Some tidbits on how this "classical" formulation evolved:

1. It was used to estimate the amount of coal needed in Chicago (?) in the 1930s.

2. Max and min temperatures were used because hourly temperatures were unavailable.

3. 65 F can be interpreted as the balance point temperature (BPT) of a building, below which heating would be required. As buildings have gotten tighter, there was talk 20+ years ago that lower BPTs should be used, but that became irrelevant with the proliferation of simulations, leaving 65 F degree-days as just a general climate index.

4. Using hourly values, i.e., degree hours/24, will give slightly higher values (3-8%), but these paradoxically often correlate not as well to building energy use, because they ignore building thermal inertia.

Update:

In answer to the previous question, I've never bothered to check if the equation has been defined in some standard, although it has been described in a lot of technical literature (just do a Google search). Frankly, I don't understand the compulsion for seeing methods standardized.

While I'm on this subject of building energy-related climate indicators, I'd like to repeat that degree days is just the earliest indicator developed and only addresses sensible heat loss/gain, i.e., temperature. There have been similar indicators proposed for humidity (Latent Enthalpy Days), solar (Heating/Cooling Insolation Days), even infiltration (Infiltration DD's), but they've not been widely used or adopted. For a description of these indicators, please look at this old paper that I wrote 28 years ago (if nothing else, it might impress you with its age!)

Another note for the curious: I recalled that the equation in the original question had two differing temperatures. This actually works well for getting cooling degree days/hours to correlate to building loads. The logic is that the two temperatures correspond to the building's BPT with and without ventilation, i.e., windows open or closed. There's even a term for it, "Vented Cooling Degree Hours" (invented by someone else), but described in my 1982 paper. Alas, it never caught on with the building energy community, and a colleague at UC Berkeley likened it to "tuning up a 1950's Thunderbird", i.e., refining an obsolete technology.
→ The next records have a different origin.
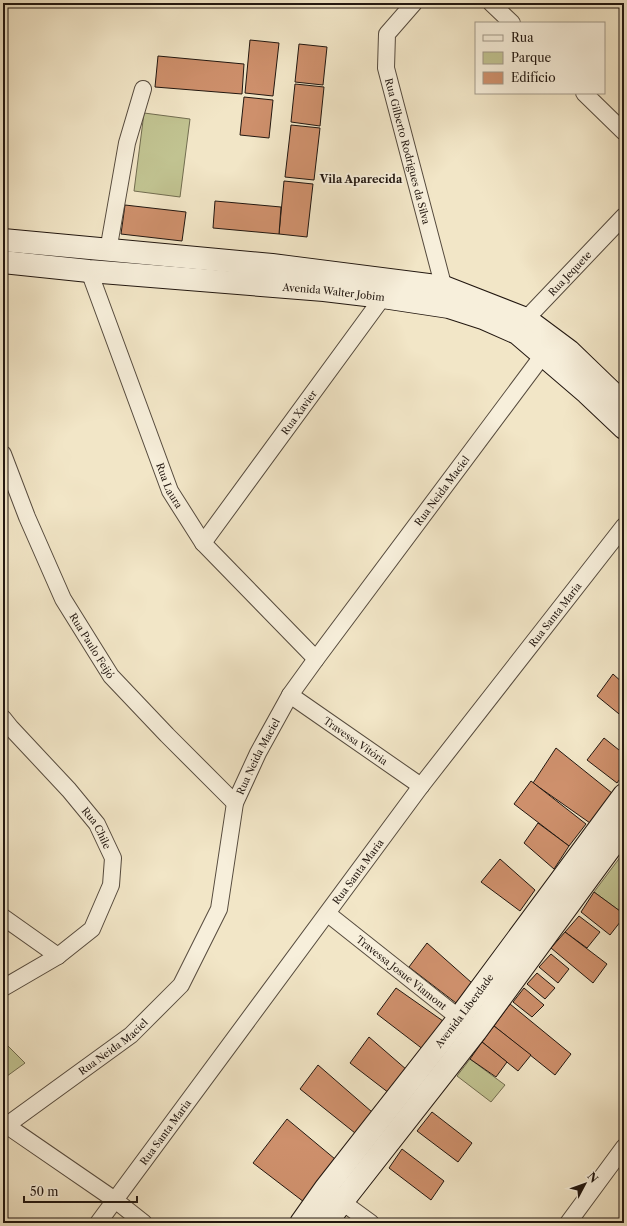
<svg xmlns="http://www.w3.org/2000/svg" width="627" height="1226" font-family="'Libre Caslon Text',serif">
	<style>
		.green { fill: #c1c391; stroke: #726d50 }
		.building { fill: #ce906c; stroke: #221710 }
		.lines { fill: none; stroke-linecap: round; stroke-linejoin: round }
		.street-casing { stroke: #564b3e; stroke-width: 18 }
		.secondary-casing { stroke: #221710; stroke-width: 24 }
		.street { stroke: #f7efdb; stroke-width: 16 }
		.secondary { stroke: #f7efdb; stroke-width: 22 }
		.labels { text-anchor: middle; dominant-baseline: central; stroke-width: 3.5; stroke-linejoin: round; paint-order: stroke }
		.street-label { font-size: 10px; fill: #221710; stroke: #f7efdb }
		.neighbourhood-label { font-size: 11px; font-weight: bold; fill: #221710; stroke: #f7efdb }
	</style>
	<rect width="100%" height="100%" fill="#f2e6c7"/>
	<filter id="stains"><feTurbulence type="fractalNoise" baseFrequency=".005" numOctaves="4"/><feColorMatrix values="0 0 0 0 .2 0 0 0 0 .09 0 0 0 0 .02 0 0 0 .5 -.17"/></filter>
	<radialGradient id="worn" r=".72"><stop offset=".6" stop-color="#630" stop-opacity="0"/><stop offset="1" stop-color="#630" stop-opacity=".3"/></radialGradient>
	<g class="green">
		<path d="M144,113l46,6 -10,78 -46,-6z"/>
		<path d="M624,852v62l-30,-22z"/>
		<path d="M5,1043l20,20 -22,16v-35z"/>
		<path d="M470,1059l35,26 -14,17 -34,-26z"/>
	</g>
	<g class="building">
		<path d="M250,40l29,3 -6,53 -28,-3z"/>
		<path d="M299,44l28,3 -4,38 -28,-3z"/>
		<path d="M158,56l86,8 -2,30 -87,-7z"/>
		<path d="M295,84l29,3 -4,39 -29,-4z"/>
		<path d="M244,97l29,3 -4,38 -29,-3z"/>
		<path d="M291,125l29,3 -6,52 -29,-3z"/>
		<path d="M284,181l29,3 -6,53 -28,-3z"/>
		<path d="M215,201l66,6 -2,27 -66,-6z"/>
		<path d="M125,205l61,7 -4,29 -61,-7z"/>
		<path d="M613,674l11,10v34l-27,-22z"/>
		<path d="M604,738l20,16v19l-7,10 -30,-23z"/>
		<path d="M556,748l56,45 -22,30 -57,-40z"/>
		<path d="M531,781l55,43 -17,22 -55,-42z"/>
		<path d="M538,823l31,23 -15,23 -30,-26z"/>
		<path d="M500,859l35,31 -15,21 -39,-29z"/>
		<path d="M594,892l30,22v3l-14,18 -29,-23z"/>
		<path d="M579,916l21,16 -13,16 -22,-16z"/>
		<path d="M565,932l42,32 -14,19 -42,-35z"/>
		<path d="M427,943l45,40 -16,20 -47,-36z"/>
		<path d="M551,954l18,15 -11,14 -19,-16z"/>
		<path d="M537,973l18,15 -10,11 -18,-15z"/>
		<path d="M396,988l47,33 -19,29 -47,-36z"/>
		<path d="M524,988l20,17 -12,12 -19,-15z"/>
		<path d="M510,1004l61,50 -16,21 -61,-49z"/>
		<path d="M494,1026l37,29 -13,16 -36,-29z"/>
		<path d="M369,1037l38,33 -18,23 -39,-30z"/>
		<path d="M482,1042l25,20 -11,15 -26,-18z"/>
		<path d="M318,1065l54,47 -17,21 -55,-44z"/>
		<path d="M432,1112l40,31 -14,19 -41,-31z"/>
		<path d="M287,1119l48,40 -31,43 -51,-39z"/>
		<path d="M402,1149l42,32 -13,19 -42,-32z"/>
	</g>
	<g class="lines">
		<defs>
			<g id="street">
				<path id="s1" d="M414,3l-27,31 -1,34 60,228"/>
				<path d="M491,3l21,20"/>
				<path d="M584,93l40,39"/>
				<path d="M108,251l19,-108 16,-54"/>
				<path id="s2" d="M89,271l81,220 33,52 113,116"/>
				<path id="s3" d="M520,328l6,-9 98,-103"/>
				<path id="s4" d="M3,454l24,63 36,82 48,77 56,59 68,68"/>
				<path id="s5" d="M203,543l180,-246 1,-10"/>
				<path id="s6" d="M290,695l131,91"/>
				<path id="s7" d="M3,718l8,10 58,62 28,34 16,34 -2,27 -19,44 -34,27 -55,32"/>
				<path id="s8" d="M328,914l140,111"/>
				<path d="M3,917l55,39"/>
				<path d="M3,1123l112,77 29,23"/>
				<path id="s9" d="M7,1125l124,-90 50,-50 38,-76 16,-106 23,-50 32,-58 26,-36 227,-304"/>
				<path d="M334,1196l37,27"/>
				<path id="s10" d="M98,1223l323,-437 203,-260"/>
				<path d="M568,1223l56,-76"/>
			</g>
			<g id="secondary">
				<path d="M3,240l269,25 172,22 82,32 43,32 55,53"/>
				<path id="s11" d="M3,262l86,9 235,19 59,7 66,10 34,11 34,15 70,60 37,35"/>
				<path id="s12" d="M301,1223l24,-34 134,-171 165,-223"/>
				<path d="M326,1223l16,-21 134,-171 148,-202"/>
			</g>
		</defs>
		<use href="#street" class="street-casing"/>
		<use href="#secondary" class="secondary-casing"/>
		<use href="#street" class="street"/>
		<use href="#secondary" class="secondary"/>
	</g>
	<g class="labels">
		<g class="street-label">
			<text stroke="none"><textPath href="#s1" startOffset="161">Rua Gilberto Rodrigues da Silva</textPath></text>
			<text stroke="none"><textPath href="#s3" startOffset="74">Rua Jequete</textPath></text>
			<text stroke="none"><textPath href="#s11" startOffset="332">Avenida Walter Jobim</textPath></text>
			<text stroke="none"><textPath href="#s5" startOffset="162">Rua Xavier</textPath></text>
			<text stroke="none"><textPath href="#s2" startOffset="229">Rua Laura</textPath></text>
			<text stroke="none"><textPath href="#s9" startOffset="792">Rua Neida Maciel</textPath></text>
			<text stroke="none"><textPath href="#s10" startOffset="761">Rua Santa Maria</textPath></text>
			<text stroke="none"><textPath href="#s4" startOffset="212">Rua Paulo Feijó</textPath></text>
			<text stroke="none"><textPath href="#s6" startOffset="80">Travessa Vitória</textPath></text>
			<text stroke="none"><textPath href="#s9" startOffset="468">Rua Neida Maciel</textPath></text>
			<text stroke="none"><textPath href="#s7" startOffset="145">Rua Chile</textPath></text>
			<text stroke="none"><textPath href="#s10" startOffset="437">Rua Santa Maria</textPath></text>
			<text stroke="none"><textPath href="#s8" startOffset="94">Travessa Josue Viamont</textPath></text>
			<text stroke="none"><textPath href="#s12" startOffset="268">Avenida Liberdade</textPath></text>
			<text stroke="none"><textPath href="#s9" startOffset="132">Rua Neida Maciel</textPath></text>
			<text stroke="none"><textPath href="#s10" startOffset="113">Rua Santa Maria</textPath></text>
		</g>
		<g class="neighbourhood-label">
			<text x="361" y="179">Vila Aparecida</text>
		</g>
	</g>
	<rect width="627" height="1226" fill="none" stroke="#f2e6c7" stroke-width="16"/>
	<rect x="4" y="4" width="619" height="1218" fill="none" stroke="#221710" stroke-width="2"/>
	<rect x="8" y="8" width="611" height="1210" fill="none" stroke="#221710"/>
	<rect x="475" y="22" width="130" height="72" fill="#f7efdb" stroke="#a2998a"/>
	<rect x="483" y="35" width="20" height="6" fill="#f7efdb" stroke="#a2998a"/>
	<text x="511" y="42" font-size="12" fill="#221710">Rua</text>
	<rect x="483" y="52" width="20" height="12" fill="#c1c391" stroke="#a2998a"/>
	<text x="511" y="62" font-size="12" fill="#221710">Parque</text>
	<rect x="483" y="72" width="20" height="12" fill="#ce906c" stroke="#a2998a"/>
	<text x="511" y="82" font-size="12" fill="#221710">Edifício</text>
	<g transform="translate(585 1184) rotate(49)" stroke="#f7efdb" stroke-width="3" paint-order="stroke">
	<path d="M0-3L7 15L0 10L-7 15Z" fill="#221710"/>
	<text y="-6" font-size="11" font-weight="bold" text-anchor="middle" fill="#221710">N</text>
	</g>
	<path d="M24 1196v6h113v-6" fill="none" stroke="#221710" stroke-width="2"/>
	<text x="30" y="1196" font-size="12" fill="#221710" stroke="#f7efdb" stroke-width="3" paint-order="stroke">50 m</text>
	<rect width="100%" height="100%" filter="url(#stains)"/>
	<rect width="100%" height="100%" fill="url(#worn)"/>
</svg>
To answer your equation about the equation, your equation is correct except the standard definition uses the same number for the base and threshold i.e. you would do HDD12 or HDD20 not HDD20/12. You sum up the difference in temperature between the base and the actual when the actual is above or below the base. You also need to use the average daily temperature. Most calculators will actually do the sum on an hourly basis and then divide by 24 to get the daily numbers.

An important question to ask is what base do you want to use? Here in the US where we do it in Fahrenheight, typical numbers for building scientists are HDD50/CDD50 and HDD65/CDD65. You can find lots of data at http://www.degreedays.net/

Your question about metric is not clear enough. What is the paper about and what are you trying to describe about the climate? Are you trying to just compare the required heating and cooling potential? Then HDD and CDD are fairly decent and well accepted.

If you want to succinctly discuss the effect on building design and overall energy including things like humidity, then I think talking about the ASHRAE climate zones is better (i.e. things like 2A, 4C, 7B, etc). These are more comprehensive, but coarse, distinctions. But, then you need to reference a paper that describes how these were determined rather than give an equation.

If you have a discussion of renewable energy in the paper, then neither describes the solar or wind potential at all and you would want another measure like average solar energy potential Wh/m²/day.